═══ Extract provided
Code

Parser

Sanskrit parser is a python library to help parse Sanskrit input

It provides three main levels of output, in order of increasing complexity:
  1. tags - Morphological analysis of a word

  2. sandhi - Sandhi Split of a phrase

  3. vakya - Morpho-syntactic Analysis of a sentence (after Sandhi split)

Code resides at: https://github.com/kmadathil/sanskrit_parser/

Please report any issues at: https://github.com/kmadathil/sanskrit_parser/issues

Cmd Line

@author: Karthik Madathil (github: @kmadathil)

sanskrit_parser.cmd_line.cmd_line()[source]

Command Line Wrapper Function

sanskrit_parser.cmd_line.getSandhiArgs(argv=None)[source]

Argparse routine. Returns args variable

sanskrit_parser.cmd_line.getTagsArgs(argv=None)[source]

Argparse routine. Returns args variable

sanskrit_parser.cmd_line.getVakyaArgs(argv=None)[source]

Argparse routine. Returns args variable

sanskrit_parser.cmd_line.sandhi(argv=None)[source]
sanskrit_parser.cmd_line.tags(argv=None)[source]
sanskrit_parser.cmd_line.vakya(argv=None)[source]

API

Code Usage

The Parser class can be used to generate vakya parses thus:

from sanskrit_parser import Parser
string = "astyuttarasyAMdiSi"
input_encoding = "SLP1"
output_encoding = "SLP1"
parser = Parser(input_encoding=input_encoding,
                output_encoding=output_encoding,
                replace_ending_visarga='s')
print('Splits:')
for split in parser.split(string, limit=10):
    print(f'Lexical Split: {split}')
    for i, parse in enumerate(split.parse(limit=2)):
        print(f'Parse {i}')
        print(f'{parse}')
    break

This produces the output:

Lexical Split: ['asti', 'uttarasyAm', 'diSi']
Parse 0
asti => (asti, ['samAsapUrvapadanAmapadam', 'strIliNgam']) : samasta of uttarasyAm
uttarasyAm => (uttara#1, ['saptamIviBaktiH', 'strIliNgam', 'ekavacanam'])
diSi => (diS, ['saptamIviBaktiH', 'ekavacanam', 'strIliNgam']) : viSezaRa of uttarasyAm
Parse 1
asti => (asti, ['samAsapUrvapadanAmapadam', 'strIliNgam']) : samasta of uttarasyAm
uttarasyAm => (uttara#2, ['saptamIviBaktiH', 'strIliNgam', 'ekavacanam']) : viSezaRa of diSi
diSi => (diS#2, ['saptamIviBaktiH', 'strIliNgam', 'ekavacanam'])
Parse 2
asti => (as#1, ['kartari', 'praTamapuruzaH', 'law', 'parasmEpadam', 'ekavacanam', 'prATamikaH'])
══════
Answer these questions using the Sanskrit parser documentation, numbering each answer to match its question.
1. What three levels of output does the library provide?
2. What value does the code example assign to input_encoding?
3. What lexical split does the example output show?
═══ Material provided
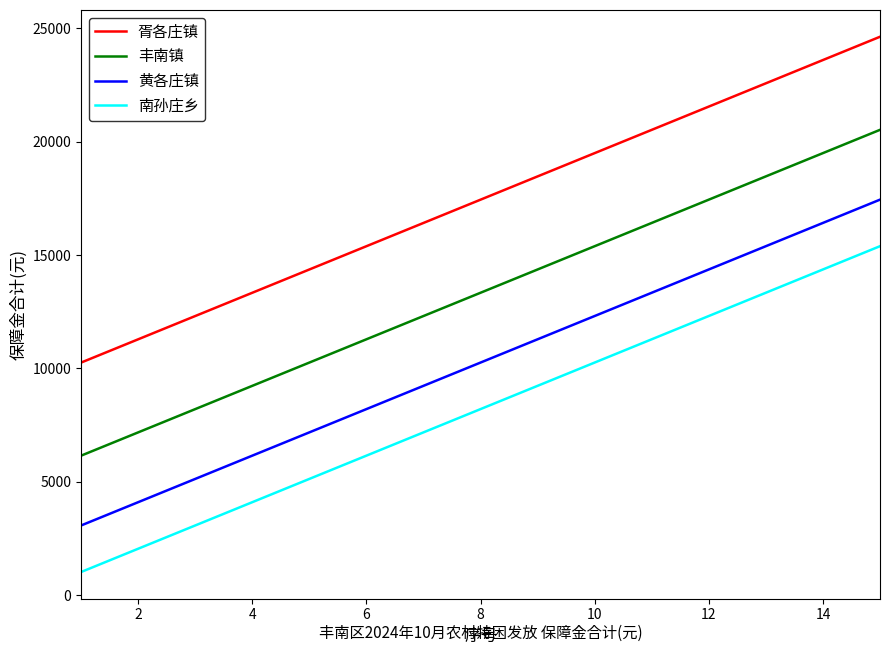

How many lines are shown in the chart?

4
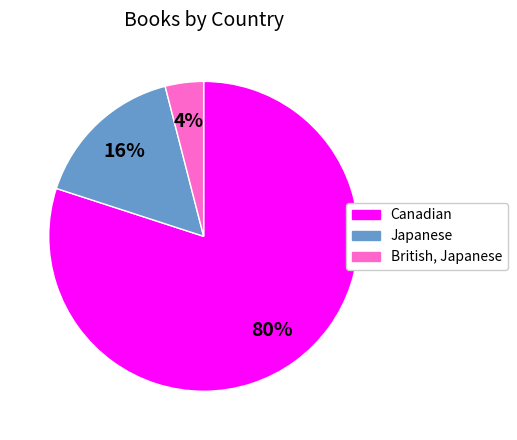

To the nearest percent, what is the average slice percentage?

33%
══════
Answer section:
1. tags, sandhi, and vakya
2. "SLP1"
3. ['asti', 'uttarasyAm', 'diSi']